Blueprint for Fiscal Independence
The central government is preparing a significant blueprint, slated for unveiling in the upcoming Union budget, to grant municipal bodies greater financial autonomy. This strategic move aims to bolster urban local bodies' (ULBs) capacity for service delivery by reducing their dependence on state and central grants.
Strengthening Revenue Streams
Officials directly involved confirmed the plan focuses on enhancing ULBs' own revenue sources, such as property tax and user charges. The initiative will also push ULBs, from municipal corporations to nagar panchayats, to explore market-based financing. This includes municipal and green bonds, a route already taken by cities like Surat and Indore. The budget is also expected to outline ways for municipalities to offer services like project consultancy and training, diversifying their income.
Bridging Funding Gaps
Current municipal finances remain critically weak. A Reserve Bank of India report highlights that municipal revenues and expenditure stagnate at about 1% of GDP, significantly lower than comparable global economies. India has over 4,500 ULBs, but most lack substantial financial powers.
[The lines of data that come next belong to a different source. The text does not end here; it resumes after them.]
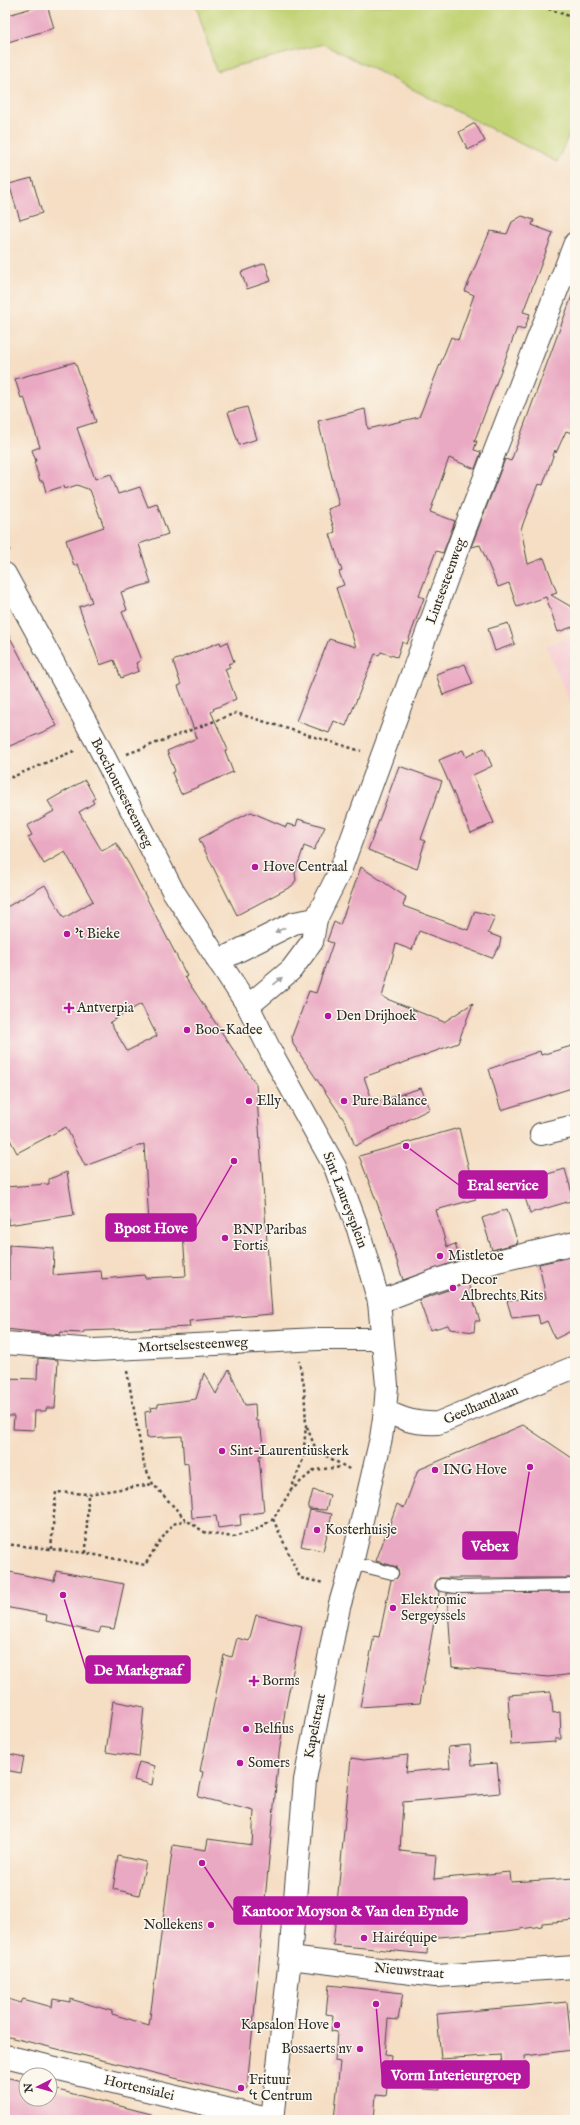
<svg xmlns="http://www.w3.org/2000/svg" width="580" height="2125" font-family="'IM FELL English',serif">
<rect width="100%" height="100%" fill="#fbf7ec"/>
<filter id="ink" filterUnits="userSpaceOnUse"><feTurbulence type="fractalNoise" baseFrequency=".025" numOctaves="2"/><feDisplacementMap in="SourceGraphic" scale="8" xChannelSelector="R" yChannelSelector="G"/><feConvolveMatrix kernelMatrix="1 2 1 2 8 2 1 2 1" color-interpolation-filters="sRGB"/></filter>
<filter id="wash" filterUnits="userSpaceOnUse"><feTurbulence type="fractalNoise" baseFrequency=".012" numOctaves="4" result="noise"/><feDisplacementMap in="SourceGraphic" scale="16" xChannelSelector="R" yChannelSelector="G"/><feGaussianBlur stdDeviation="0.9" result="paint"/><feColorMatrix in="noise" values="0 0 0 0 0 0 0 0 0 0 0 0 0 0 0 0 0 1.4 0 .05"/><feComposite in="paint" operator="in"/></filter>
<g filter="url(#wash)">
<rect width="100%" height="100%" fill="#f5dec4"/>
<!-- built -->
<polygon fill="#f6cfd6" points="575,635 575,715 546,646"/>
<!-- green -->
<polygon fill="#c2d376" stroke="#767f50" points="196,5 575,5 575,120 557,162 323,44 216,71"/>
<g id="blocks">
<!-- building -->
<g fill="#eaa9c2" fill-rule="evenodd">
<polygon points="42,5 47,5 54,28 5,43 5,16"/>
<polygon points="475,123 485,141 468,150 459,132"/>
<polygon points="32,178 42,213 20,220 9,184"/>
<polygon points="522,216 534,220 532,225 553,233 523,312 530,314 524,330 517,328 474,442 477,441 474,450 481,452 475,469 449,458 430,512 455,521 443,553 436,551 419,596 424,598 407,644 402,642 397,657 381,652 379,655 375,654 346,726 334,721 329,733 296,721 329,639 356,647 336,588 344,585 339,572 342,571 330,534 335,532 328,509 339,505 318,421 365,409 368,429 419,417 451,337 458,340 474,295 465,291 490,231 507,234 512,222"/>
<polygon points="265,263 271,281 247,289 241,272"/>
<polygon points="573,293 575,294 575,434 566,431 556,453 555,450 543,485 538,484 521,529 528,564 544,558 557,593 551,595 575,609 575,626 558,632 546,597 517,607 509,583 498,587 480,545 471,547 505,459 511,461"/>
<polygon points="75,362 96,422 77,428 95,479 111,474 118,494 140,487 148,507 157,504 168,534 139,544 151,583 121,592 127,610 122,612 141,660 136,663 139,671 121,678 114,660 100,665 79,607 92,602 78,564 74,566 66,540 104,527 90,490 77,485 65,489 64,486 46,492 43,481 40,481 34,462 36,461 32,450 40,447 24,397 21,398 15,379"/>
<polygon points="247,407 257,439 239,445 228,412"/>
<polygon points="508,623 515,644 495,651 488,629"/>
<polygon points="5,628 57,726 5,748"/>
<polygon points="220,642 221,645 227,642 234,662 228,664 230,667 225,669 236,699 213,709 214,710 211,712 228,750 225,751 233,772 181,794 172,773 175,771 167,751 197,738 178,686 181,685 173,661"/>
<polygon points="465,664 473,684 443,695 436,674"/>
<polygon points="484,748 492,766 473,775 494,823 471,833 439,760 463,750 466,757"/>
<polygon points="399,766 442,781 421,839 425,841 417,869 368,850"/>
<path d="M85,780L95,798L92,800L94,803L79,812L102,851L116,843L130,866L187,976L185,977L256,1084L272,1314L189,1321L190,1327L84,1331L83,1333L61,1332L60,1335L5,1329V1280H9V1245L54,1248L53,1275L101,1271L102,1279L144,1275L145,1278L186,1276L182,1221L149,1222L144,1144L85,1166L66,1127L17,1153L5,1130V908L45,885L64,918L93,901L65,852L44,864L28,837L32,835L27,826L54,811L48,801ZM141,1004L157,1036L127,1051L110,1022Z"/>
<polygon points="251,812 286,827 287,824 296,826 298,819 325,827 314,850 304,846 295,873 296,880 292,886 237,915 199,839"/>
<polygon points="361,867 406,897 403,906 468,930 475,911 495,917 488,933 501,938 499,947 492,958 419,931 412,950 396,944 382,997 444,1022 473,1003 458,1043 364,1077 373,1103 421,1088 430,1109 355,1146 346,1123 293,1044 292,1036 309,991 316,993 333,943 327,941 334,922 340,925"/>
<polygon points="575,1045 575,1087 501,1110 489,1069 540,1051 541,1055"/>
<polygon points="459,1128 476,1199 436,1210 447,1247 455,1244 460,1260 403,1280 384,1221 359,1156"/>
<polygon points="565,1169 574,1200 530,1213 520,1182"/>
<polygon points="67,1172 74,1215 8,1225 8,1213 5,1212 5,1187 49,1184 49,1179"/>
<polygon points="507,1209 518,1243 492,1250 482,1218"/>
<polygon points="575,1256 575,1329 555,1339 547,1321 540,1324 538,1315 512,1318 507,1301 546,1298 539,1264"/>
<polygon points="468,1283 480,1321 475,1321 474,1332 450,1329 448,1325 430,1330 419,1300"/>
<polygon points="38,1358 58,1360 55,1408 46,1408 46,1411 35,1411 34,1430 13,1429 14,1416 5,1416 5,1378 37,1379"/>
<polygon points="229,1369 245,1405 255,1404 256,1421 258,1421 259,1429 261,1429 263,1446 261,1447 261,1456 259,1456 264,1512 240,1515 241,1525 218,1528 216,1516 192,1518 188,1463 184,1464 182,1436 147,1438 145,1412 151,1411 150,1408 158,1407 158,1404 196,1399 204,1373 216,1394"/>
<polygon points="523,1425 575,1460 575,1578 439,1578 435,1584 435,1588 439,1592 420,1703 360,1707 374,1636 379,1637 391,1580 397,1578 399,1574 397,1567 376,1561 397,1504 404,1508 418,1470"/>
<polygon points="313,1490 330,1495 326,1510 308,1509"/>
<polygon points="310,1510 332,1514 323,1551 301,1546"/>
<polygon points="5,1571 54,1581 56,1571 124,1584 114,1629 101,1627 99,1633 46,1621 47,1615 5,1607"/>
<polygon points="575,1592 575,1674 548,1677 452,1667 447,1593"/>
<polygon points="256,1615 302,1626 285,1711 279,1754 247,2088 239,2094 5,2036 5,1998 21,2003 23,1999 52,2007 53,1999 70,2002 70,1999 112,2011 112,2014 149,2025 173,1845 206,1850 208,1839 252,1845 254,1811 198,1797 203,1772 200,1771 224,1655 232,1657 237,1638 249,1641"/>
<polygon points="551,1692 553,1713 560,1712 561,1739 555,1739 555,1742 511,1745 508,1695"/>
<polygon points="113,1701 144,1707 139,1757 106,1752"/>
<polygon points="470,1745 472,1765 497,1763 500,1793 403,1802 400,1851 436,1855 434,1879 510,1872 511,1882 575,1878 575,1920 542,1923 542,1926 507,1931 428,1938 427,1954 333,1945 351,1758 364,1760 408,1755 406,1772 450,1768 448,1747"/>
<polygon points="5,1753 24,1757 21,1773 5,1770"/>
<polygon points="139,1762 155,1766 152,1785 134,1780"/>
<polygon points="118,1856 146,1862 139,1895 113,1889"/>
<polygon points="329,1985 403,1993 398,2020 388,2019 385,2055 391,2056 386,2096 376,2095 374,2120 334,2120 340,2062 335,2061 337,2032 331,2031 333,2015 326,2014"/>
<polygon points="567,2002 572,2050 525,2056 527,2079 504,2082 501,2055 441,2059 437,2014"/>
<polygon points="423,2071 439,2071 440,2090 423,2089"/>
<polygon points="5,2077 26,2082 26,2099 50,2099 50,2088 151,2114 150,2120 5,2120"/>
</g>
</g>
</g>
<g filter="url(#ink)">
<use href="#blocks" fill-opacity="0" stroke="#494642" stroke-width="1"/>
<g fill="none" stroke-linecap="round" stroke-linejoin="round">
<!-- lane casing -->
<g stroke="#494642" stroke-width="14">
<g id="lane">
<polyline points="352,1563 392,1573"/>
<polyline points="442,1585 457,1587 575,1585"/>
</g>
</g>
<!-- street casing -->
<g stroke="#494642" stroke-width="24">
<g id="street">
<polyline points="541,1134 575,1126"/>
<polyline points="379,1302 434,1281 497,1261 575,1243"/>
<polyline points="5,1343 94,1350 318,1339 382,1339"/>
<path d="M385,1411C405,1420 416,1424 438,1423L575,1367"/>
<polyline points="290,1958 436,1976 575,1967"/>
<polyline points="5,2056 272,2120"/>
</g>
</g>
<!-- secondary casing -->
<g stroke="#494642" stroke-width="24">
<g id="secondary">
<polyline points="5,574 96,741 173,891 248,1006 271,1052 335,1167 358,1229 379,1302 387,1385 385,1411 381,1438 352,1563 339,1607 305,1780 290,1958 272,2120"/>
<polyline points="218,961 294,923 316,919"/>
<polyline points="248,1006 291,970 312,942 316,919 340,871 463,534 575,243"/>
</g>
</g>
<!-- path -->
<g stroke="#494642" stroke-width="2.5" stroke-dasharray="3 3" stroke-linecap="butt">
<polyline points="537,5 575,18"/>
<polyline points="5,543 10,552"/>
<polyline points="127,754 236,713 361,751"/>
<polyline points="5,780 76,750"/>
<polyline points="127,1371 144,1465 153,1484 186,1520 206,1533 233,1537 254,1531 273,1519 290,1492 303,1459 306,1425 304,1386 299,1361"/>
<polyline points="307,1427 316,1450 351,1470"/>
<polyline points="290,1491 314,1470 342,1467"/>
<polyline points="273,1519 300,1578 324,1583"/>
<polyline points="5,1544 86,1553 145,1565 157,1545 173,1524 186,1520"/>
<polyline points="51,1549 56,1492 88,1494 153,1484"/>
<polyline points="86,1553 88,1494"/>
</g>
<!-- lane -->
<use href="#lane" stroke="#fff" stroke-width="12"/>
<!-- street -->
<use href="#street" stroke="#fff" stroke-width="22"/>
<!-- secondary -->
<use href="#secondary" stroke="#fff" stroke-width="22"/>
</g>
<!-- one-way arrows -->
<defs><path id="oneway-solid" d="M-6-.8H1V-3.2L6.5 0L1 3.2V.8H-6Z"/></defs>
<g fill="#a0a0a0">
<use href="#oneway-solid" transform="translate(280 930) rotate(154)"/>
<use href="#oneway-solid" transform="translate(278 981) rotate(-40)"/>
</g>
</g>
<!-- markers -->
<g fill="#b5179e" stroke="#fbf7ec" stroke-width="1.5">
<circle cx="255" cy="867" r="4"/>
<circle cx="67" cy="934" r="4"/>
<path d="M67 1002h4v4h4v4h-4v4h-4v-4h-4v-4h4z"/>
<circle cx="328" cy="1016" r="4"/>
<circle cx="187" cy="1030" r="4"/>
<circle cx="249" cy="1101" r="4"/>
<circle cx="344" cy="1101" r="4"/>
<circle cx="225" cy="1238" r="4"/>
<circle cx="440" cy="1256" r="4"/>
<circle cx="453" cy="1288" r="4"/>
<circle cx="222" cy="1451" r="4"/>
<circle cx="435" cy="1470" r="4"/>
<circle cx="317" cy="1530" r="4"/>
<circle cx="393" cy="1608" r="4"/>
<path d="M252 1675h4v4h4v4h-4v4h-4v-4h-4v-4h4z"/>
<circle cx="246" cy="1729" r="4"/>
<circle cx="240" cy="1763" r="4"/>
<circle cx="211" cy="1925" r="4"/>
<circle cx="364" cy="1938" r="4"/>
<circle cx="337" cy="2025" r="4"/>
<circle cx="360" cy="2049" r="4"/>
<circle cx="241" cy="2088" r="4"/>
</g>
<g text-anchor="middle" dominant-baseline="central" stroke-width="3" stroke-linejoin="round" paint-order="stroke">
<!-- street labels -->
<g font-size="14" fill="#2b2b2b" stroke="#fbf7ec">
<text transform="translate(446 581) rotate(-70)">Lintsesteenweg</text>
<text transform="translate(122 793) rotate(63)">Boechoutsesteenweg</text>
<text transform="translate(345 1200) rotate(69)">Sint Laureysplein</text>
<text transform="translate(193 1345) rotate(-3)">Mortselsesteenweg</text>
<text transform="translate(481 1405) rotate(-23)">Geelhandlaan</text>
<text transform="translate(315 1726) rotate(-79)">Kapelstraat</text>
<text transform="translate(409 1971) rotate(5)">Nieuwstraat</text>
<text transform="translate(139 2088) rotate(13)">Hortensialei</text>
</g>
<!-- poi labels -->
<g font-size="14" fill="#2b2b2b" stroke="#fbf7ec" text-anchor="start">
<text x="263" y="867">Hove Centraal</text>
<text x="75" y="934">'t Bieke</text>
<text x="77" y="1008">Antverpia</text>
<text x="336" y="1016">Den Drijhoek</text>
<text x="195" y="1030">Boo-Kadee</text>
<text x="257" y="1101">Elly</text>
<text x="352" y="1101">Pure Balance</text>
<text x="233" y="1230">BNP Paribas<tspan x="233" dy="16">Fortis</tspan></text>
<text x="448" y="1256">Mistletoe</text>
<text x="461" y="1280">Decor<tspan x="461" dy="16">Albrechts Rits</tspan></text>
<text x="230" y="1451">Sint-Laurentiuskerk</text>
<text x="443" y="1470">ING Hove</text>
<text x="325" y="1530">Kosterhuisje</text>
<text x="401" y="1600">Elektromic<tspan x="401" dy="16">Sergeyssels</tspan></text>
<text x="262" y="1681">Borms</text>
<text x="254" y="1729">Belfius</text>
<text x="248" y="1763">Somers</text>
<text x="203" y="1925" text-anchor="end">Nollekens</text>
<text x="372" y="1938">Hairéquipe</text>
<text x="329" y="2025" text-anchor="end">Kapsalon Hove</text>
<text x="352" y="2049" text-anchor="end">Bossaerts nv</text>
<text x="249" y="2080">Frituur<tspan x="249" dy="16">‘t Centrum</tspan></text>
</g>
</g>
<!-- callouts -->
<path fill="none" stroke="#b5179e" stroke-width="1.5" d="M406 1146L459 1185M234 1161L196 1227M530 1467L517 1545M63 1595L86 1670M202 1863L234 1911M376 2004L382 2075"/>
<g fill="#b5179e" stroke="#fbf7ec" stroke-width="1.5">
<circle cx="406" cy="1146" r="4"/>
<circle cx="234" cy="1161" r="4"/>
<circle cx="530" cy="1467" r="4"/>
<circle cx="63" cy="1595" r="4"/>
<circle cx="202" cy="1863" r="4"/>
<circle cx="376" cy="2004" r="4"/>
</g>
<g fill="#b5179e" stroke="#b5179e" stroke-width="1.5">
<rect x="459" y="1171" width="88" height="27" rx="4"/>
<rect x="106" y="1214" width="90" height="27" rx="4"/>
<rect x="463" y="1532" width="54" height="27" rx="4"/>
<rect x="86" y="1656" width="104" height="27" rx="4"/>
<rect x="234" y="1897" width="233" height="27" rx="4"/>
<rect x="382" y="2061" width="147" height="27" rx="4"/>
</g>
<g font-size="15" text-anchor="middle" font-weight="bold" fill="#fff">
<text x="503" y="1190">Eral service</text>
<text x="151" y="1233">Bpost Hove</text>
<text x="490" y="1551">Vebex</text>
<text x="138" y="1675">De Markgraaf</text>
<text x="350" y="1916">Kantoor Moyson &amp; Van den Eynde</text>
<text x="456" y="2080">Vorm Interieurgroep</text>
</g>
<!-- margin -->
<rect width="580" height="2125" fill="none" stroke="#fbf7ec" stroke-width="20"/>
<!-- north arrow -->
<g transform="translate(38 2087) rotate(264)"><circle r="19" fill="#fbf7ec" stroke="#a8a59f"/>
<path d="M0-3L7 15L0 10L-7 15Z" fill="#b5179e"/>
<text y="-6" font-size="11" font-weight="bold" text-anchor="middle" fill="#2b2b2b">N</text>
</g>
</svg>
Only about 25 out of 550 municipal corporations generate a considerable portion of their income from local sources like property tax and user fees. On average, own revenues constitute only 48% of total revenues for municipal corporations, with property tax making up roughly 42% of this own-source income. Grants accounted for approximately 38% of revenues in fiscal year 2024.
Tapping Market Finance
To bridge funding gaps, the government is actively encouraging ULBs to access market financing. This includes promoting pooled municipal bond issuances for smaller bodies and facilitating green bond frameworks. Since fiscal year 2018, 17 municipal bond issuances totaling nearly ₹2,600 crore have occurred. However, these issuances have largely relied on central government incentives rather than the standalone creditworthiness of the ULBs. Most bonds are backed by structured payment mechanisms to ensure credit ratings, even with varied financial health.
Addressing Weaknesses
Experts emphasize the need for improved operational efficiency, rationalized user charges, and reduced governmental interference to achieve fiscal sustainability. Capacity building for municipal staff is also crucial. The government has historically supported ULBs through constitutional amendments and various schemes, aiming to foster financial reforms and market-based financing. The focus remains on strengthening governance and revenue generation to support India's burgeoning urban centers.